La Sas [15] ne justifie qu’aux termes d’un message électronique du 24 juin 2021 avoir formé une demande auprès de la caisse [9] aux fins d’obtenir « de toute urgence » les certificats de congés de plusieurs personnes dont Mme [U] [V] précisant que « ces personnes ont saisi le tribunal des prudhommes pour recevoir leurs certificats de congés payés et nous sommes redevables des pénalités de 50 euros de retard dans la délivrance de ces certificats. Nous vous avons envoyé tous les éléments dont vous avez besoin pour faire le nécessaire ». L’employeur a ensuite transmis au conseil de la salariée par message électronique du 28 juin 2021 les certificats de congés payés demandés sachant que la salariée s’est désistée de son instance lors de l’audience du 13 juillet 2021 du conseil des prud’hommes de [Localité 5].
Dès lors, il n’est pas établi que l’employeur avait, avant le 24 juin 2021, transmis à la caisse [6] les éléments nécessaires à l’établissement des certificats de sorte que la salariée a été contrainte de saisir la juridiction prudhommale à cette fin.
Cette situation s’est avérée préjudiciable pour la salariée dès lors qu’elle s’est retrouvée à découvert bancaire et qu’elle a été contrainte de solliciter un prêt familial en juin 2021 afin de subvenir à ses besoins.
Par conséquent, il convient d’infirmer la décision déférée et de condamner l’employeur à lui verser des dommages et intérêts à hauteur de 500 euros suite au retard dans la délivrance du certificat de congés payés.
Sur les demandes accessoires :
Il convient d’infirmer la décision de première instance s’agissant des dépens.
La Sas [15], partie perdante, sera condamnée aux dépens de première instance et aux dépens de l’instance en appel.

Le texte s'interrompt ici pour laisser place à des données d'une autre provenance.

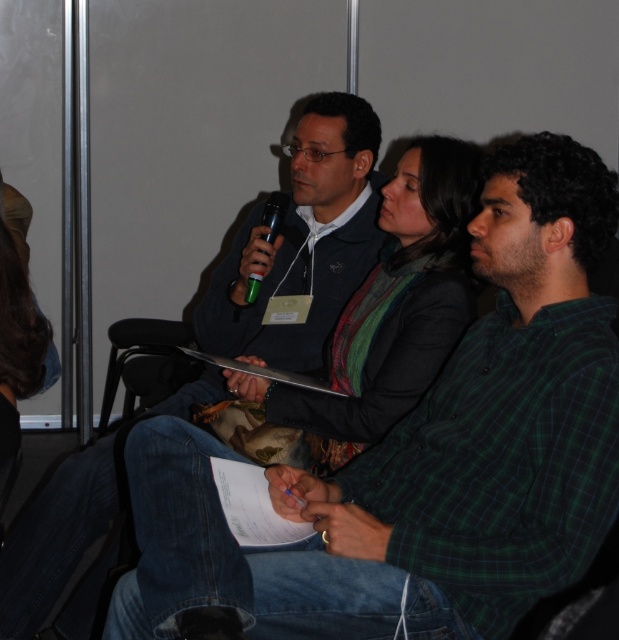
Question: Which of the following is the farthest from the observer?

Choices:
 (A) green plastic microphone at center
 (B) green plaid shirt at center

Answer: (A)

Question: Which point is closer to the camera taking this photo?

Choices:
 (A) (413, 593)
 (B) (100, 564)
 (C) (275, 220)

Answer: (A)

Question: Can you confirm if green plaid shirt at center is positioned above green plastic microphone at center?

Choices:
 (A) no
 (B) yes

Answer: (A)

Question: Is green plaid shirt at center above dark blue jeans at center?

Choices:
 (A) yes
 (B) no

Answer: (B)

Question: Which of the following is the closest to the observer?

Choices:
 (A) dark blue jeans at center
 (B) green plaid shirt at center

Answer: (B)

Question: Is dark blue jeans at center positioned before green plastic microphone at center?

Choices:
 (A) no
 (B) yes

Answer: (B)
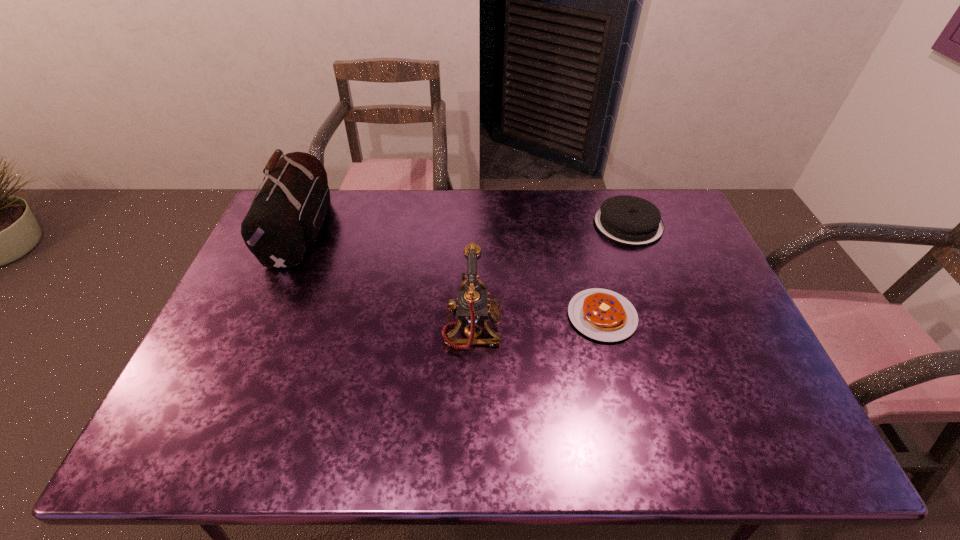
Find the location of a particular element. The width and height of the screenshot is (960, 540). vacant space located on the left of the shortest object is located at coordinates (454, 316).

Locate an element on the screen. The height and width of the screenshot is (540, 960). duffel bag located in the far edge section of the desktop is located at coordinates (285, 218).

I want to click on pancake that is at the far edge, so click(x=628, y=220).

This screenshot has width=960, height=540. I want to click on object that is at the left edge, so click(x=285, y=218).

Where is `object located at the right edge`? This screenshot has width=960, height=540. object located at the right edge is located at coordinates (628, 220).

Identify the location of object at the far left corner. (285, 218).

Identify the location of object positioned at the far right corner. (628, 220).

In the image, there is a desktop. Where is `vacant space at the far edge`? vacant space at the far edge is located at coordinates (484, 199).

Identify the location of free space at the near edge of the desktop. (299, 447).

The image size is (960, 540). In the image, there is a desktop. Find the location of `vacant space at the right edge`. vacant space at the right edge is located at coordinates (733, 336).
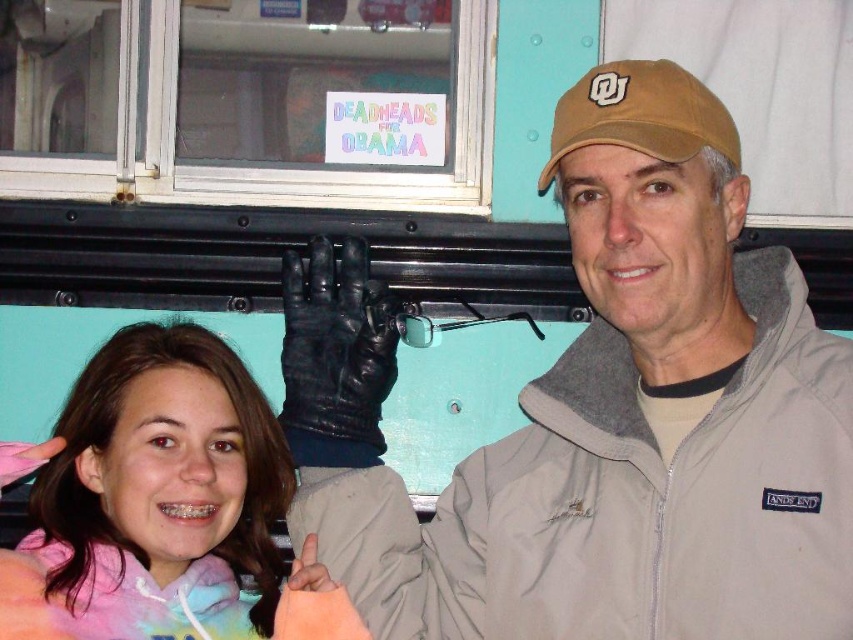
Question: Does tie-dye hoodie at lower left appear on the right side of brown fabric baseball cap at upper right?

Choices:
 (A) no
 (B) yes

Answer: (A)

Question: Which object is closer to the camera taking this photo?

Choices:
 (A) brown fabric baseball cap at upper right
 (B) tie-dye hoodie at lower left

Answer: (B)

Question: Which of these objects is positioned farthest from the tie-dye hoodie at lower left?

Choices:
 (A) tan fabric cap at upper center
 (B) brown fabric baseball cap at upper right

Answer: (B)

Question: Observing the image, what is the correct spatial positioning of tan fabric cap at upper center in reference to brown fabric baseball cap at upper right?

Choices:
 (A) right
 (B) left

Answer: (B)

Question: Which point is farther to the camera?

Choices:
 (A) (616, 92)
 (B) (68, 404)

Answer: (B)

Question: Can you confirm if tan fabric cap at upper center is positioned above brown fabric baseball cap at upper right?

Choices:
 (A) yes
 (B) no

Answer: (B)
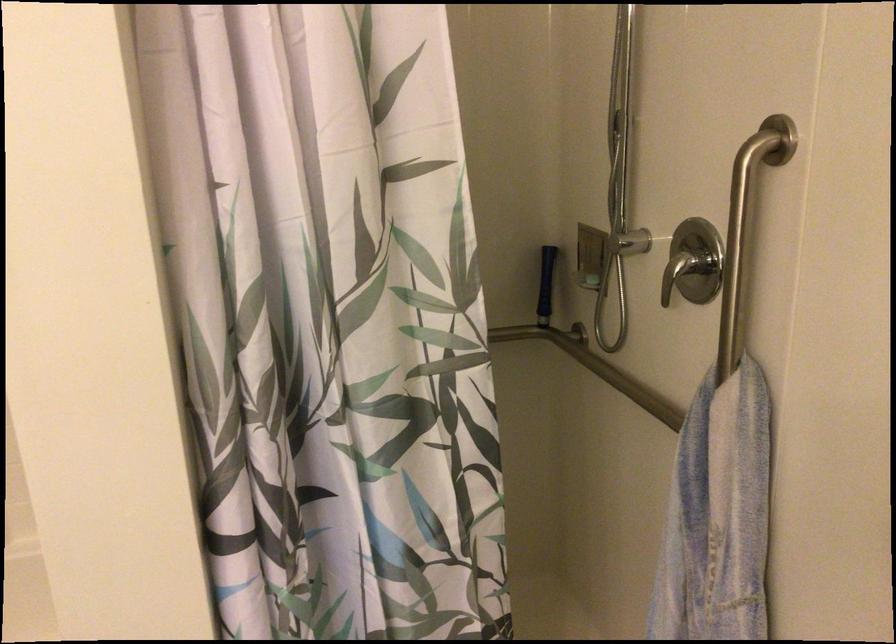
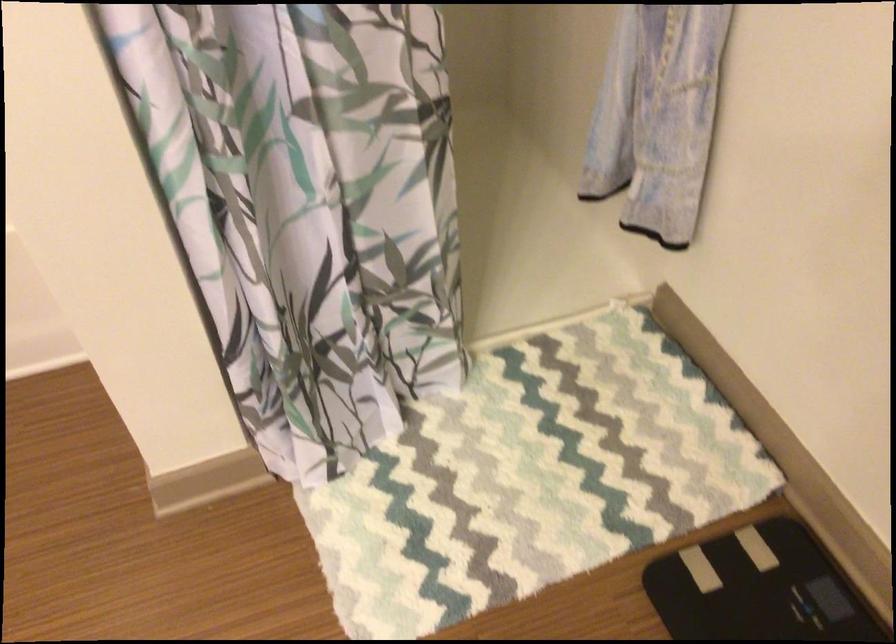
Question: The images are taken continuously from a first-person perspective. In which direction is your viewpoint rotating?

Choices:
 (A) Left
 (B) Right
 (C) Up
 (D) Down

Answer: (D)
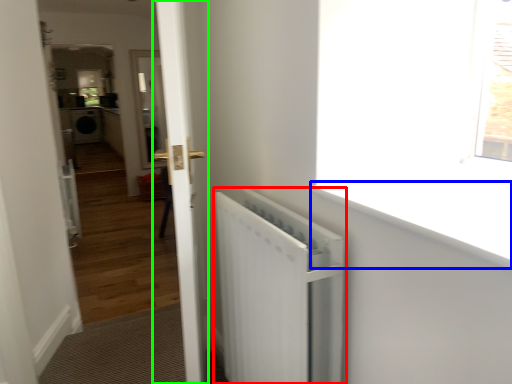
Question: Considering the real-world distances, which object is closest to radiator (highlighted by a red box)? window sill (highlighted by a blue box) or door (highlighted by a green box).

Choices:
 (A) window sill
 (B) door

Answer: (B)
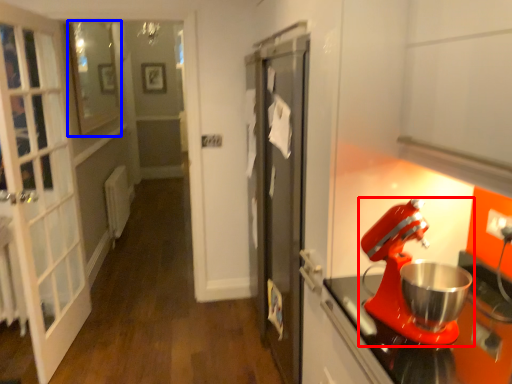
Question: Which object is further to the camera taking this photo, mixer (highlighted by a red box) or window (highlighted by a blue box)?

Choices:
 (A) mixer
 (B) window

Answer: (B)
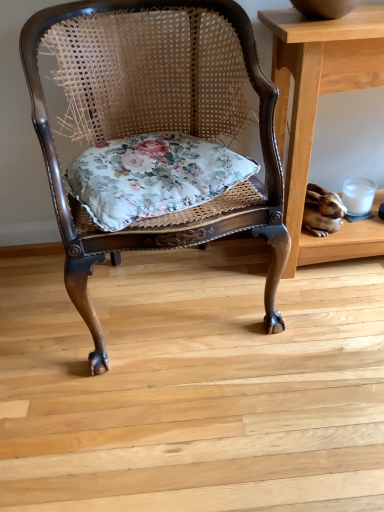
Question: Is floral fabric cushion at center shorter than rattan chair with floral cushion at center?

Choices:
 (A) yes
 (B) no

Answer: (A)

Question: Considering the relative positions of floral fabric cushion at center and rattan chair with floral cushion at center in the image provided, is floral fabric cushion at center to the left of rattan chair with floral cushion at center from the viewer's perspective?

Choices:
 (A) yes
 (B) no

Answer: (B)

Question: Is floral fabric cushion at center far away from rattan chair with floral cushion at center?

Choices:
 (A) no
 (B) yes

Answer: (A)

Question: Considering the relative sizes of floral fabric cushion at center and rattan chair with floral cushion at center in the image provided, is floral fabric cushion at center smaller than rattan chair with floral cushion at center?

Choices:
 (A) yes
 (B) no

Answer: (A)

Question: From a real-world perspective, is floral fabric cushion at center physically above rattan chair with floral cushion at center?

Choices:
 (A) yes
 (B) no

Answer: (A)

Question: Is floral fabric cushion at center behind rattan chair with floral cushion at center?

Choices:
 (A) yes
 (B) no

Answer: (A)

Question: From the image's perspective, is rattan chair with floral cushion at center beneath light brown wooden table at right?

Choices:
 (A) no
 (B) yes

Answer: (B)

Question: Does rattan chair with floral cushion at center have a larger size compared to light brown wooden table at right?

Choices:
 (A) yes
 (B) no

Answer: (A)

Question: From a real-world perspective, is rattan chair with floral cushion at center located higher than light brown wooden table at right?

Choices:
 (A) no
 (B) yes

Answer: (B)

Question: Considering the relative positions of rattan chair with floral cushion at center and light brown wooden table at right in the image provided, is rattan chair with floral cushion at center to the left of light brown wooden table at right from the viewer's perspective?

Choices:
 (A) no
 (B) yes

Answer: (B)

Question: Is rattan chair with floral cushion at center shorter than light brown wooden table at right?

Choices:
 (A) no
 (B) yes

Answer: (A)

Question: Is rattan chair with floral cushion at center aimed at light brown wooden table at right?

Choices:
 (A) yes
 (B) no

Answer: (B)

Question: Does light brown wooden table at right have a lesser height compared to rattan chair with floral cushion at center?

Choices:
 (A) no
 (B) yes

Answer: (B)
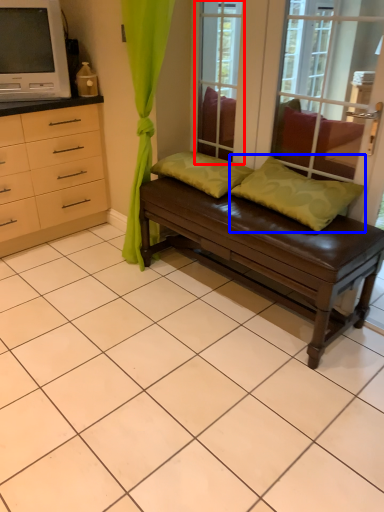
Question: Which point is closer to the camera, window screen (highlighted by a red box) or pillow (highlighted by a blue box)?

Choices:
 (A) window screen
 (B) pillow

Answer: (B)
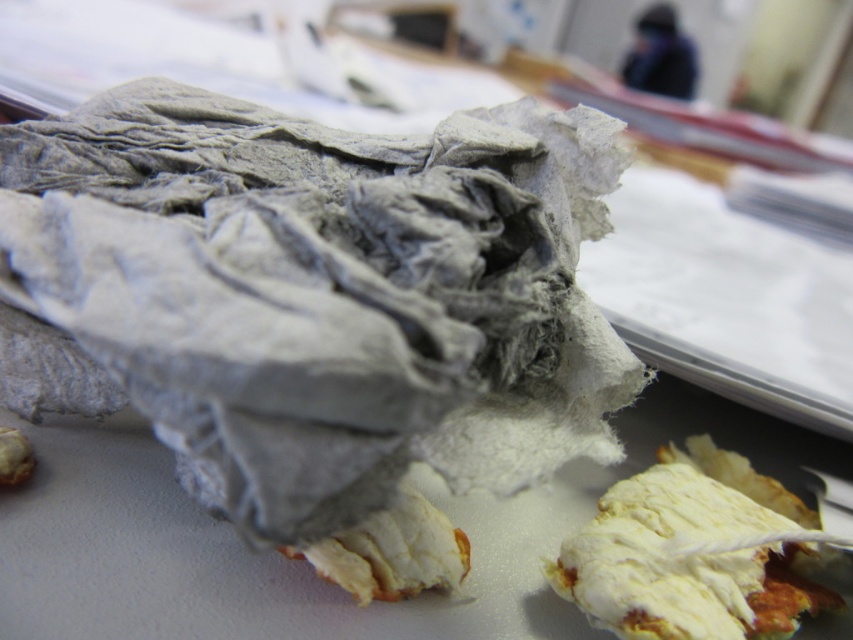
Is white crumbly bread at lower right closer to the viewer compared to white crumbly dough at lower center?

No, it is not.

Find the location of a particular element. The height and width of the screenshot is (640, 853). white crumbly bread at lower right is located at coordinates (694, 552).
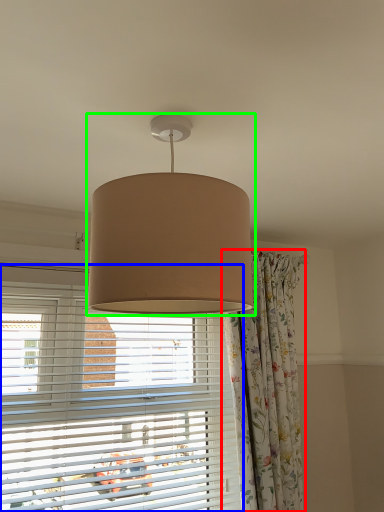
Question: Considering the real-world distances, which object is closest to curtain (highlighted by a red box)? window blind (highlighted by a blue box) or lamp (highlighted by a green box).

Choices:
 (A) window blind
 (B) lamp

Answer: (A)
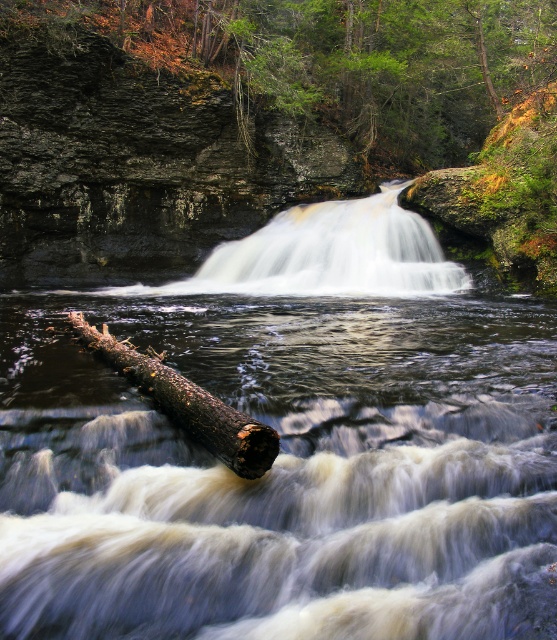
Question: Can you confirm if white frothy water at center is smaller than dark brown rough log at lower center?

Choices:
 (A) yes
 (B) no

Answer: (B)

Question: Is green mossy rock at upper center positioned at the back of white frothy water at center?

Choices:
 (A) no
 (B) yes

Answer: (B)

Question: Is white frothy water at center to the right of dark brown rough log at lower center from the viewer's perspective?

Choices:
 (A) yes
 (B) no

Answer: (A)

Question: Considering the real-world distances, which object is closest to the green mossy rock at upper center?

Choices:
 (A) dark brown rough log at lower center
 (B) white frothy water at center

Answer: (B)

Question: Which point is farther to the camera?

Choices:
 (A) dark brown rough log at lower center
 (B) green mossy rock at upper center
 (C) white frothy water at center

Answer: (B)

Question: Which point is closer to the camera taking this photo?

Choices:
 (A) (99, 346)
 (B) (456, 116)
 (C) (451, 291)

Answer: (A)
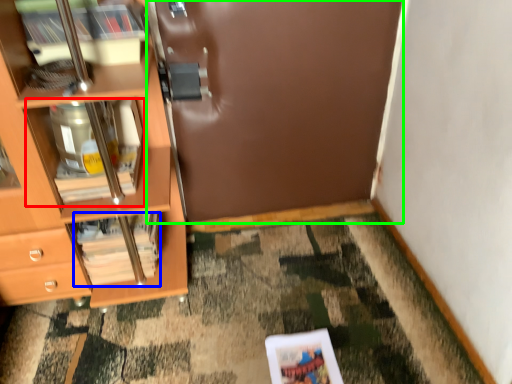
Question: Which is nearer to the cabinet (highlighted by a red box)? magazine (highlighted by a blue box) or door (highlighted by a green box).

Choices:
 (A) magazine
 (B) door

Answer: (A)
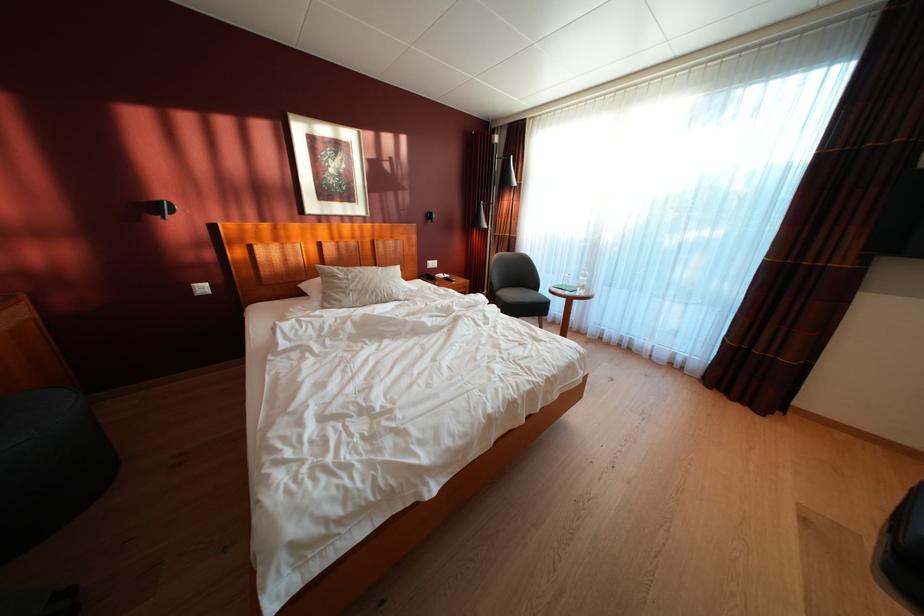
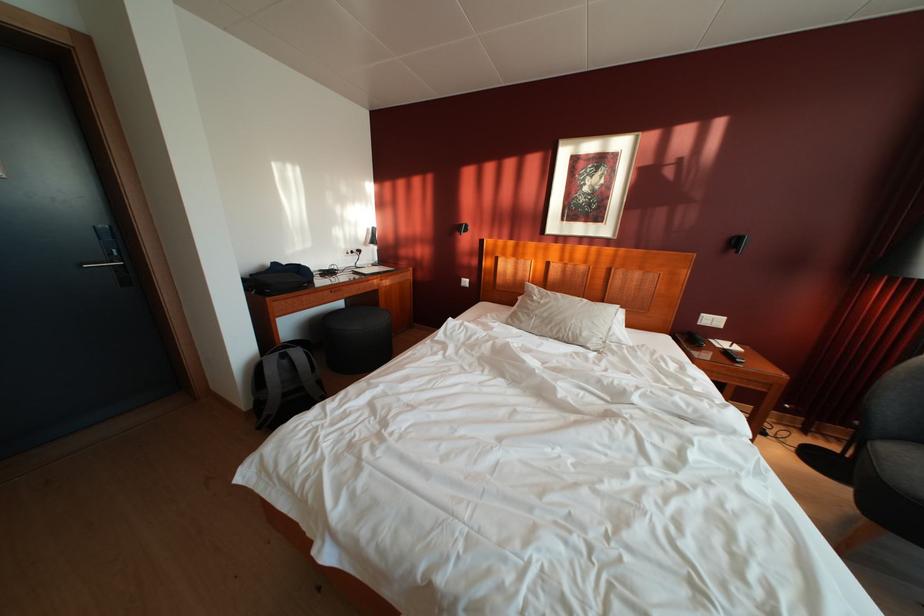
Locate, in the second image, the point that corresponds to point (450, 282) in the first image.

(732, 350)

Supportant les dépens, elle sera déboutée de sa demande au titre de l’article 700 du code de procédure civile et sera condamnée à payer à Mme [U] [V] la somme de 1500 € au titre de ses frais irrépétibles engagés en première instance et en appel.
PAR CES MOTIFS :
La cour, statuant contradictoirement après en avoir délibéré conformément à la loi,
Confirme le jugement déféré en ce qu’il a :
— constaté que l’action en contestation du licenciement engagée par Madame [U] [V] est prescrite ;
— déclaré irrecevable l’action en contestation du licenciement engagée par Madame [U] [V] :
L’infirme pour le surplus,
Statuant à nouveau,
Déboute Madame [U] [V] de sa demande au titre des heures supplémentaires,
Condamne la S.A.S. [17] à payer à Madame [U] [V] les sommes de 290,22 € outre 29,02 € de congés payés afférents au titre des retenues pour absences intempéries du mois d’octobre 2020 et de 13,20 € outre 1,32 € de congés payés afférents au titre de celles de janvier 2021,
Déboute Madame [U] [V] de sa demande de condamnation de la S.A.S. [17] à rembourser la [8] à hauteur de 838,98 €,
Déboute Madame [U] [V] de ses prétentions portant sur le paiement des retenues appliquées pendant les congés sans solde en décembre 2020 et janvier 2021,
Condamne la S.A.S. [17] à payer à Madame [U] [V] la somme de 10.930,54 euros à titre d’indemnité du travail dissimulé,
Déboute Madame [U] [V] de sa demande au titre de l’exécution fautive du contrat de travail,
Condamne la S.A.S. [17] à payer à Madame [U] [V] la somme de 500 euros de dommages et intérêts pour retard dans la délivrance du certificat de congés payés
Condamne la S.A.S. [17] aux dépens de première instance,
Y ajoutant,
Condamne la S.A.S. [17] aux dépens d’appel,
Condamne la S.A.S. [17] à payer à Madame [U] [V] la somme de 1.500 euros sur le fondement de l’article 700 du code de procédure civile.
Ainsi prononcé publiquement le 04 Décembre 2025 par mise à disposition de l’arrêt au greffe de la Cour, les parties présentes en ayant été préalablement avisées dans les conditions prévues au deuxième alinéa de l’article 450 du code de procédure civile, et signé par Madame Valéry CHARBONNIER, Présidente, et Monsieur Bertrand ASSAILLY, Greffier pour le prononcé auquel la minute de la décision a été remise par le magistrat signataire.